Rencontres nationales des Conseils de développement à Toulouse : « Les Codev permettent de densifier notre démocratie »
« Il est grand temps, pour déconfiner politiquement notre pays, de reconnaître la compétence des citoyens », martèle Bruno Arbouet à l’occasion des 15e Rencontres des Conseils de développement organisées les 25 et 26 septembre à Toulouse. En ouverture de cet événement rassemblant plus de 250 représentants de 78 conseils de développement de France à l’invitation de la Coordination nationale des conseils de développement (CNCD) et du Codev Toulouse Métropole, le coprésident de la CNCD met en garde contre les récentes menaces* pesant sur l’existence de ces instances citoyennes : « Les Codev ont toujours démontré leur utilité dans l’articulation entre démocratie participative et représentative. »
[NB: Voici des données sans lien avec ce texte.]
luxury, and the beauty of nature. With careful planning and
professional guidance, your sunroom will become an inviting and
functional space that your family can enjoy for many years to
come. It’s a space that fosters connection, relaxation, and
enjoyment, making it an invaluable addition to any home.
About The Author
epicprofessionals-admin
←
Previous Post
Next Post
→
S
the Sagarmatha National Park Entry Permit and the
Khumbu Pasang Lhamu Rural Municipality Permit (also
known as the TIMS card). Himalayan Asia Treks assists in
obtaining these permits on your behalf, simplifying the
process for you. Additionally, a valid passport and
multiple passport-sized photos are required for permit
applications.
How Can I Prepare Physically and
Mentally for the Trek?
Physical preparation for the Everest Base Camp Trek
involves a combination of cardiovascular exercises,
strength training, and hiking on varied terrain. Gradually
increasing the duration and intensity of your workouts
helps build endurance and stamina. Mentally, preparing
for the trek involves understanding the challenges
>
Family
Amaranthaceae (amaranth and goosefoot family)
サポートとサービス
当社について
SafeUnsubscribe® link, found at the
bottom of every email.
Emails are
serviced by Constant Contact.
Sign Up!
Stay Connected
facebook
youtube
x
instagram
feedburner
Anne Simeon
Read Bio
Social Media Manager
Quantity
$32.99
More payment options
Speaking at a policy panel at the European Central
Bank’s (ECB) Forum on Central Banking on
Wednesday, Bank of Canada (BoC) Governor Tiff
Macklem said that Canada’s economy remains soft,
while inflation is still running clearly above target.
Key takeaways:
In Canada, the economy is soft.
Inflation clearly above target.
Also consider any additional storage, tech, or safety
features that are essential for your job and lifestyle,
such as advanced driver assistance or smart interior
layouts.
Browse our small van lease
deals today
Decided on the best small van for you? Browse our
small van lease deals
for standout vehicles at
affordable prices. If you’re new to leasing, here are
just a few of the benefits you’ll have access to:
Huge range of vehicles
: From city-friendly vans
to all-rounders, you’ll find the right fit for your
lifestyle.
« L’air du temps est mauvais »
Dans son discours inaugural, Bruno Arbouet revient sur le contexte. « L’air du temps est mauvais », constate-t-il avant d’évoquer « les menaces aux frontières de l’Europe, une crise politique nationale qui s’éternise, une défiance toujours accrue des citoyens envers leurs représentants, une société fragmentée où les radicalités, les invectives et les outrances dominent, une absence de projet collectif, une crise profonde de confiance dans l’avenir… » Dans ce paysage parfois chaotique, les conseils de développement, instances de dialogue citoyen à l’échelle intercommunale composées de bénévoles issus de la société civile, constituent de son point de vue « des espaces de résistance à l’air du temps, des petites lueurs de confiance allumées pour dire envers et contre tout notre optimisme et notre enthousiasme ». Et le coprésident de la CNCD de dénoncer ceux qui « en mal d’inspiration, envisagent d’éteindre ces lueurs en rendant nos Codev facultatifs au prétexte que leur existence gênerait le retour à l’équilibre des comptes publics ou rendrait l’action publique plus complexe… »
La fabrique du compromis
Pour Bruno Arbouet, les conseils de développement – qui formulent des avis et proposent des contributions dans le but de favoriser la co-construction de projets territoriaux – constituent au contraire « des lieux de fabrication du compromis, de l’échange, du débat apaisé, de l’émergence de voies de passage pour sortir de nos impasses collectives ». Ainsi, selon lui, « la méconnaissance de notre rôle est une forme de mépris vis-à-vis de la parole citoyenne qui s’exprime librement au sein de nos conseils ». Et de conclure : « Nous avons changé d’époque. Les citoyens, aujourd’hui, veulent se faire entendre dans la durée, entre deux rendez-vous électoraux, pour contribuer à peser sur l’élaboration des décisions publiques. Cela permet de densifier notre démocratie, de lui donner de la couleur et, ce faisant, de renforcer la cohésion sociale. »
*En juin dernier, le Sénat a adopté un amendement autorisant les préfets à dispenser les intercommunalités de plus de 50 000 habitants qui en font la demande de leur obligation légale de créer un conseil de développement.